I spent an hour listening to this 1994 interview with Shelby Foote, the Civil War Historian.
The interview is mostly about his life. It contains some arresting quotes and fascinating observations, particularly about writing.
- He wrote 500 words a day longhand with a dipping pen.
- He said the pen has a real influence on how he wrote. It’s different than a typewriter or pencil or pen.
- When he was done, he would hang up the paper and let it dry before re-typing the words.
- He wrote seven days a week, 3 to 4 hours each morning and another 3 to 4 in the afternoon.
- He wrote a steady 100,000 words a year.
- He did virtually no editing. He described revision as a “particular form of heartbreak.”
- He didn’t use footnotes. He found them distracting and said he kept most facts in his head. He says that “after 100 years the subject is well enough understood.”
- He considered himself first and foremost a novelist. He argued that artists could teach historians a fair bit about writing.
- History has a plot. You don’t make it up. You discover it.
- He compared it to how we view people’s lives: “When a man dies no matter at what age or by what cause his life has a beginning and middle and end. Sometimes his death explains his youth. It’s a very strange business.”
- His book had no preface. It just started with the narrative.
- He isn’t a romantic about the craft: “I see these Hollywood movies when a man wakes up in the middle of the night and dashes off a few thousand words. That’s all foolishness. Most of the bad writing the world has ever seen has been done under the influence of what’s called inspiration. Writing is very hard work.”

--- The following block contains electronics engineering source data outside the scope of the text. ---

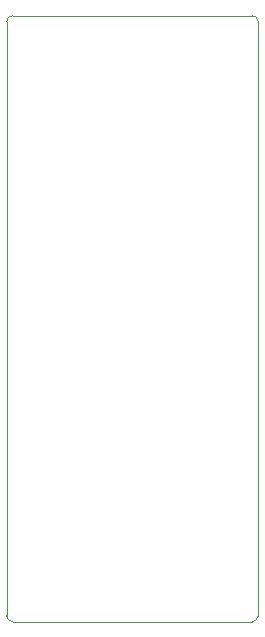
<source format=gm1>
G04 #@! TF.GenerationSoftware,KiCad,Pcbnew,(5.1.10)-1*
G04 #@! TF.CreationDate,2021-09-15T22:42:09+01:00*
G04 #@! TF.ProjectId,32u4-Pico,33327534-2d50-4696-936f-2e6b69636164,REV1*
G04 #@! TF.SameCoordinates,Original*
G04 #@! TF.FileFunction,Profile,NP*
%FSLAX46Y46*%
G04 Gerber Fmt 4.6, Leading zero omitted, Abs format (unit mm)*
G04 Created by KiCad (PCBNEW (5.1.10)-1) date 2021-09-15 22:42:09*
%MOMM*%
%LPD*%
G01*
G04 APERTURE LIST*
G04 #@! TA.AperFunction,Profile*
%ADD10C,0.050000*%
G04 #@! TD*
G04 APERTURE END LIST*
D10*
X114290000Y-108025000D02*
G75*
G02*
X113790000Y-108525000I-500000J0D01*
G01*
X93490000Y-108525000D02*
G75*
G02*
X92990000Y-108025000I0J500000D01*
G01*
X92990000Y-57725000D02*
G75*
G02*
X93490000Y-57225000I500000J0D01*
G01*
X113790000Y-57225000D02*
G75*
G02*
X114290000Y-57725000I0J-500000D01*
G01*
X114290000Y-108025000D02*
X114290000Y-57725000D01*
X93490000Y-57225000D02*
X113790000Y-57225000D01*
X92990000Y-108025000D02*
X92990000Y-57725000D01*
X93490000Y-108525000D02*
X113790000Y-108525000D01*
M02*

</source>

- “I work seven days a week. If I stop the steam goes out of the boiler. Stopping is very bad.”
- To understand his subject, he visited Civil War battlefields on the same day and at the same time the battles occurred.
- Tacitus was his favorite historian. He studied Virgil and read Thucydides.
- “A writer is like anyone else except when he’s writing.”
A writer is like anyone else except when he’s writing – nice.